What does NIS2 change compared to “traditional cybersecurity”?
It raises expectations that cybersecurity is not only a technical function but an organisational capability with defined risk measures and incident reporting discipline. The practical impact is that boards and executives are expected to treat cyber resilience as operational governance, not as a side conversation for specialists.
Why does “DORA thinking” matter outside the financial sector?
Because it crystallises modern resilience expectations: operational continuity, robust ICT risk management, serious third-party oversight, and evidence that those capabilities are real.
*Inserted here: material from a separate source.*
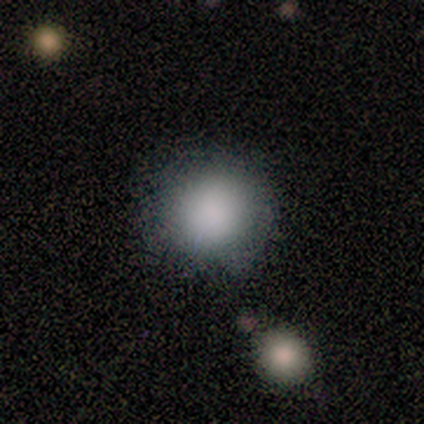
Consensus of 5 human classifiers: smooth 100%, featured or disk 0%, star or artifact 0%. Down the decision tree: how rounded — round (100%); merging — none (100%).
Even outside finance, the direction of travel is clear: resilience is becoming demonstrable, not declarative.
What does “build controls once, reuse everywhere” look like?
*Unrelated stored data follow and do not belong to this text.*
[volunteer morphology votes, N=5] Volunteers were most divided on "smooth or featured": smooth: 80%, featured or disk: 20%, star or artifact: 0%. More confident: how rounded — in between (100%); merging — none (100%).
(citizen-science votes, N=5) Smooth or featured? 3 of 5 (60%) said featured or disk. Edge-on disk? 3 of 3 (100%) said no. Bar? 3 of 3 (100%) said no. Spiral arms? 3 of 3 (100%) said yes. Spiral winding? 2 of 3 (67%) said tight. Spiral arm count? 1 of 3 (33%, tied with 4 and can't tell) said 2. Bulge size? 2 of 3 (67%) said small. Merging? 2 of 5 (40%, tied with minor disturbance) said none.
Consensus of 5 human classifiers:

A shared control catalogue mapped to obligations, with owners, implementation patterns, and standard evidence outputs. Delivery teams don’t reinvent “what good looks like” for each project; they use pre-approved patterns (identity, logging, access, monitoring, incident playbooks, vendor checks) that are consistent across teams and countries.
Why is “evidence” the real accelerator for compliance?
Because most organisations still assemble evidence late and manually, which slows launches and creates stress. If evidence is generated continuously by normal operations (logs, approvals, versioning, monitoring, access reviews), audits and approvals become routine, and delivery stops being held hostage by last-minute compliance archaeology.
How do you automate compliance evidence without adding bureaucracy?
By designing platforms that produce evidence by default: identity and access management that records approvals, CI/CD pipelines that version changes, observability that retains logs, model registries that store evaluations, and third-party workflows that track assessments. The “process” becomes a property of the system, not a burden on individuals.
How do you apply Regulation as Code to GenAI and agents specifically?
You standardise the safe path: data classification and permitted sources, identity-aware retrieval and access control, logging and traceability of prompts/context/actions, human oversight for sensitive outputs, monitoring for drift, and a clear incident escalation path. Teams can still innovate, but they do so inside guardrails that are already defensible.
What governance model works best for scaling compliant AI across countries?
A stable core with local adaptations: central control patterns and shared platforms, combined with local compliance interpretation where required. You avoid rebuilding everything per country while still respecting jurisdictional rules and organisational realities.
What are the first concrete steps a CIO can take next quarter?
Start with a control backbone: define a reusable set of controls for Data, AI, security, resilience, and third parties; map them to the regulations; implement them as platform defaults; and pilot two or three use cases through the “paved road” with automated evidence. If you can ship repeatably with less negotiation, you’ve already created advantage.